La opinión de Soraya: El país de los ciegos, de Claudio Cerdán.

Por Soraya Murillo.

“En el país de los ciegos, el tuerto es el rey´´

epdlcYo de vosotros, eso no se lo diría ni en broma a Juan Ramon Durán, nuestro protagonista. Al menos,  si aspiráis ver salir el sol un día más.  El Tuerto Durán, apodo por el cual es conocido en el mundo del hampa, acaba de salir de la cárcel. Pocos amigos le quedan,  pues su banda lo vendió por casi nada. Ahora debe empezar de cero, hacerse respetar usando lo que mejor sabe, la violencia, mientras intenta esquivar a Magallanes, un antiguo ex convicto, que quiere acabar un trabajo que dejó a medias con él.

“En una ocasión me dijeron que cuando una chica te da dos besos es como si el novio te diera con la polla en la cara”

Así ve el mundo el Tuerto. Con frases hechas, con verdades como puños. En un Alicante desconocido, lejos del glamour y el sol. Allí donde las putas se ganan la vida, donde sus chulos mueren de sida. En esos barrios más conflictivos, mercados de la droga alumbrados por fogatas que apenas calientan. Allí, el tuerto Durán intentará encontrar al asesino de uno de sus protegidos.

Escrita en primera persona, el protagonista  nos irá narrando sus miserias, sus luchas, su mundo…  Ese mundo que existe, pero que ninguno de nosotros busca. Demasiada miseria, demasiada muerte.

Cubriéndole las espaldas estará su amigo el Farlopero, que regenta una funeraria de dudosa reputación donde trabajan Bellota y Carroña. Conoceréis a Aurora, una puta de lujo cómplice de varios trabajos del Tuerto, o al Chino Najár, que igual te pega un tiro que te hace rodajas con una catana.

En ese Alicante de los barrios bajos, donde la policía no da vueltas gastando gasolina, el Tuerto chantajeará, partiéndose la cara. Hostiará y será hostiado, pues conoce muy bien la ley de la calle, y aprendió hace tiempo que cuando das, prepárate a recibir.
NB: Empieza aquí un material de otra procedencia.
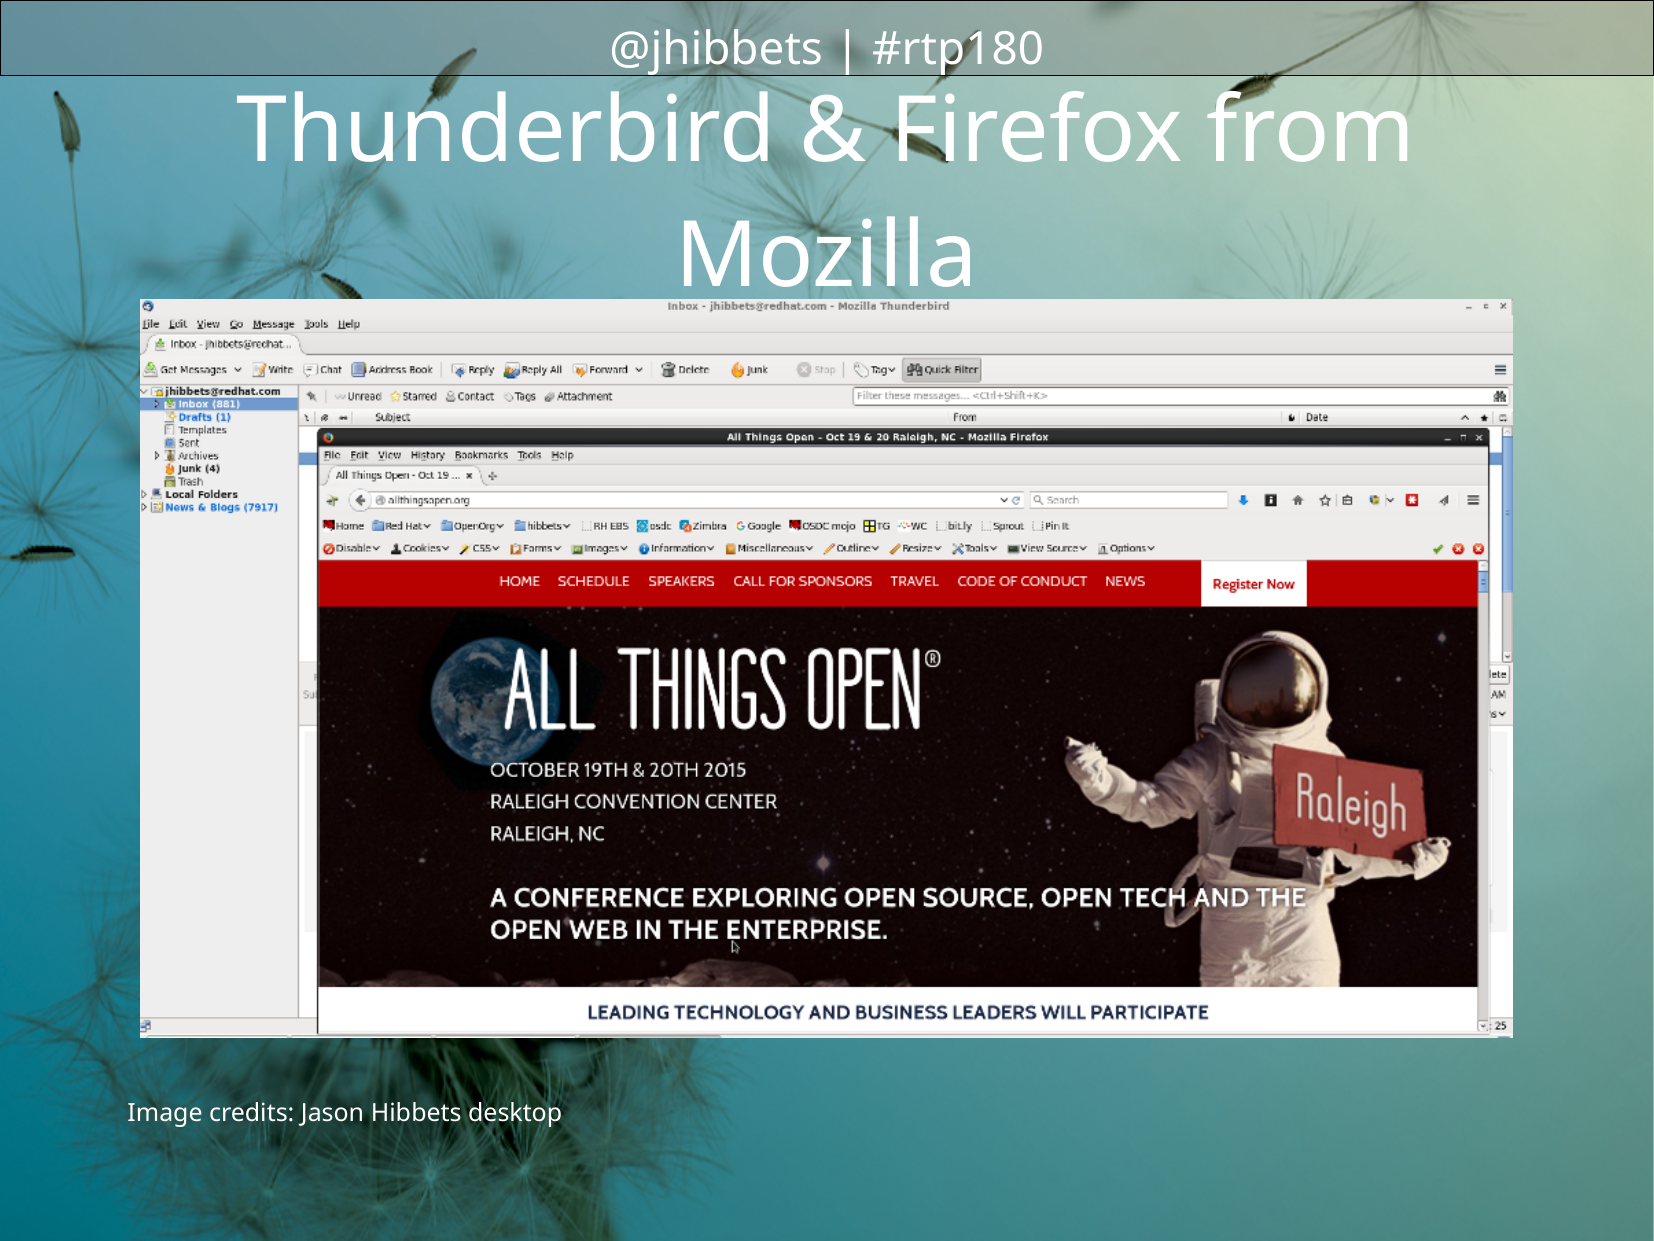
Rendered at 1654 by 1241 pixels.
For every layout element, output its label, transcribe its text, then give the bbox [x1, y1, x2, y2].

title Thunderbird & Firefox from Mozilla [82, 84, 1571, 292]
picture [0, 76, 1654, 1241]
text_box Image credits: Jason Hibbets desktop [112, 1087, 772, 1131]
Paramilitares colombianos, rusos,  rumanos, gitanos… Droga mil veces cortada, heroína que mata más que engancha. Perros que pelean  entre ellos sin saber el motivo…Y  Elenita Guzmán,  una niña que desapareció y a la que nadie busca, por muchos carteles suyos que hayan colgados de las farolas.

epdlc1Nuestro Tuerto tendrá que vérselas con todos y cada uno de ellos. Él, que no sabe más que de palizas, para quien cualquier problema se arregla rompiendo huesos, es un perro viejo, pero con una gran lealtad por los suyos. Podrá ser el mayor hijo puta de la ciudad, pero no toques a sus amigos.

Con un final sorprendente, contado desde el interior de un cementerio, sabremos el desenlace de la historia. Aprendiendo una gran lección: No todo se compra con dinero.

Resumiendo,  lo mejor  son sus personajes, da la sensación que haya estado siguiendo delincuentes reales y nos relatase todo lo que iban haciendo. Me gusta como comenta el tema de la droga, ese detalle de que la droga en España es una mierda cortada hasta la saciedad. El ambiente por donde mueve  la historia,  sin perder los pequeños detalles y singularidades de cada barrio por donde se adentra el Tuerto.  Y ese final  que no se espera nadie, pues Cerdán se cuidó mucho de no dejarnos pistas, para sorprendernos.

Gran novela, Claudio, gran novela.

 

El país de los ciegos

Claudio Cerdán

Formato: 14 x 23 cm.

Impreso en b/n, 312 páginas.

Cubierta de Javier González Pacheco.